The terms of the local incentives are complex. Under the negotiated agreement, wages have to average $18.95 an hour, equal to $39,300 a year. The 800 jobs must be in place by the end of 2016. Green Mountain will get an annual cash grant equal to 70 percent of its real estate taxes and 45 percent of its machinery and tools taxes paid over a 10-year period. “They weren’t afraid to ask for everything,” Perry says.
Although the local incentives come from Isle of Wight, the deal is expected to affect employment throughout Southeast Virginia. Kroll’s report estimates 311 of the 1,038 jobs created by Green Mountain and the fluff mill by 2017 will be filled by Isle of Wight residents. The remaining 727 jobs are expected to be filled not only by Franklin, Suffolk and Southampton County residents (a big part of paper mill’s former labor pool) but also workers from Portsmouth, Chesapeake, Surry County, Sussex County and Newport News.
Should local incentives be the responsibility of one locality if a project affects employment in a wide area? A small but growing number of Virginia localities are collaborating on revenue-sharing economic development projects. Perry says that wasn’t an option in this case.

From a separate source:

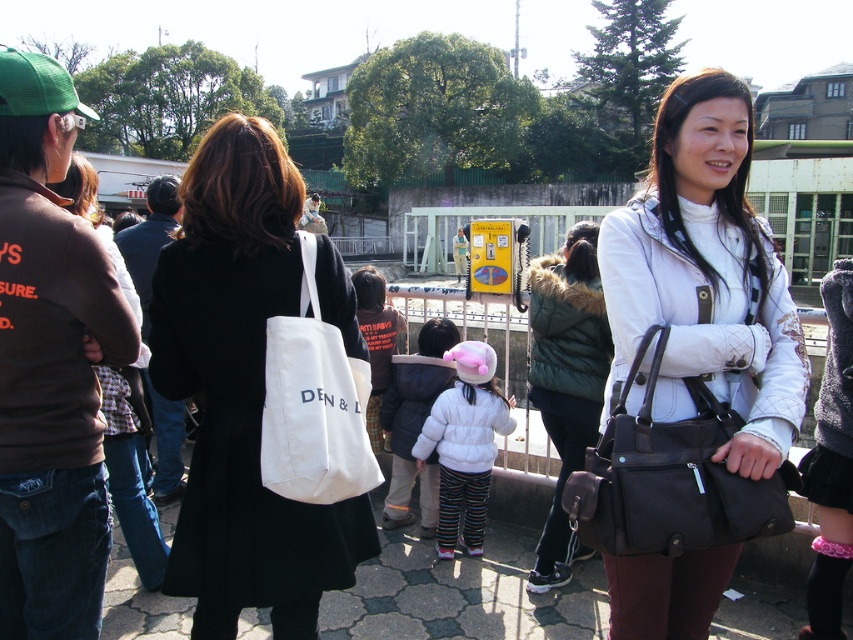
What is located at the coordinates point (241, 392)?

The white canvas bag at center is located at point (241, 392).

You are organizing a picnic and have a white canvas tote at center and a pink plush baseball hat at center. Which item can hold more items if you need to pack snacks and drinks?

The white canvas tote at center has a larger size compared to the pink plush baseball hat at center, so it can hold more items.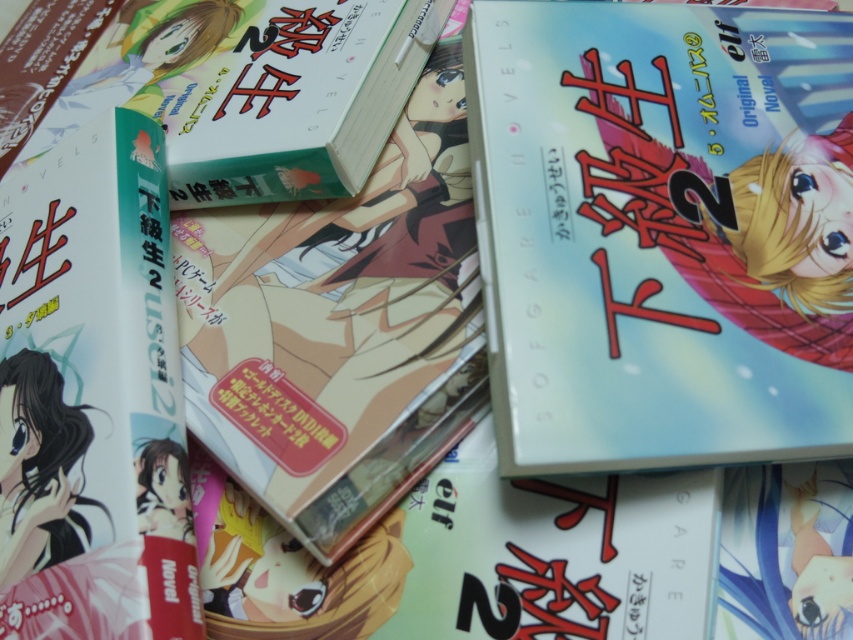
Question: Estimate the real-world distances between objects in this image. Which object is closer to the matte blue novel at center?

“It is really difficult to get elected officials from multiple jurisdictions to come together for any one thing,” she says.
There’s wide agreement that offering good incentives helps a state or locality get into the game, but there’s no guarantee of winning. And the reality is, in a lot of deals, there is no choice but to ante up, says Cauthen. “When other states are aggressively offering incentives, if you don’t offer them, you’re just at a huge disadvantage,” she says.